Generalization of Legendre functions applied to Rosen-Morse scattering states
F. L. Freitas
TL;DR
This work introduces generalized Legendre functions $D^{\mu,\eta}_\nu(x)$ that solve the Rosen-Morse Schrödinger equation and express them via $F(-\nu-\eta,\nu+1-\eta;1-\mu-\eta;\frac{1-x}{2})$ with a prefactor, connecting to standard Legendre functions when $\eta=0$. Through asymptotic analysis, the authors map the parameters to energy and identify two scattering regimes: below the barrier with total reflection and above the barrier with partial transmission, deriving closed-form reflection and transmission coefficients that satisfy $R+T=1$. They prove an integral identity for these generalized functions, enabling a delta-normalized continuum spectral measure $\int \bar{D}^{ip*}(\tanh y) \bar{D}^{ik}(\tanh x)/w_{\alpha,\beta}(k) \, dk = \delta(x-y)$ and a corresponding resolution of the identity, recovering known Legendre results as $\beta\to0$. Overall, the approach provides a complete, purely classical solution to Rosen-Morse scattering and yields simpler spectral-transport expressions than path-integral methods, with potential broader applicability to other analytically solvable potentials.
Abstract
A generalization of associated Legendre functions is proposed and used to describe the scattering states of the Rosen-Morse potential.

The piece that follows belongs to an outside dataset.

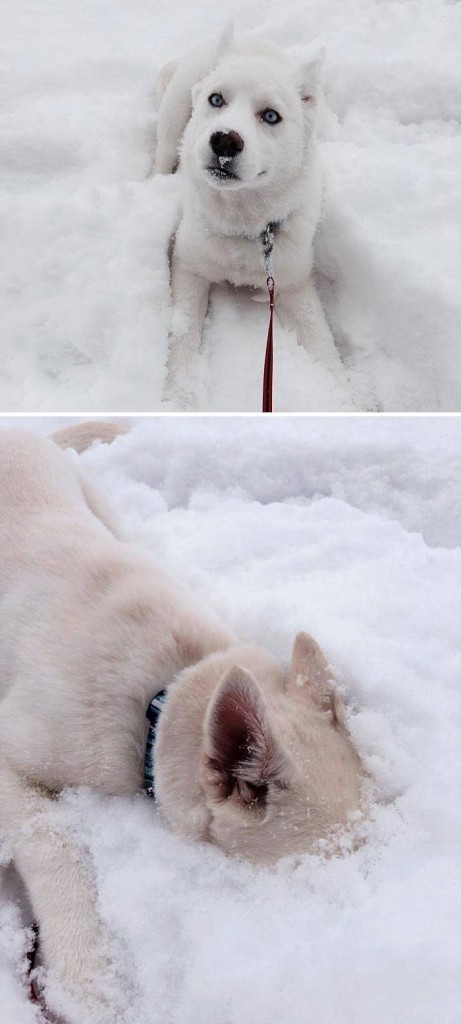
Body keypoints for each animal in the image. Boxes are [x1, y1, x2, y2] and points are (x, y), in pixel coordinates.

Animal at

The functions are then given explicit formulas in terms of the hypergeometric function, their asymptotic behavior is examined and shown to match the requirements for states in the regions of total and partial reflection. Elementary expressions are given for reflection and transmission coefficients, and an integral identity for the generalized Legendre functions is proven, allowing the calculation of the spectral measure of the induced integral transform for the scattering states. These methods provide a complete classical solution to the potential, without need of path integral techniques.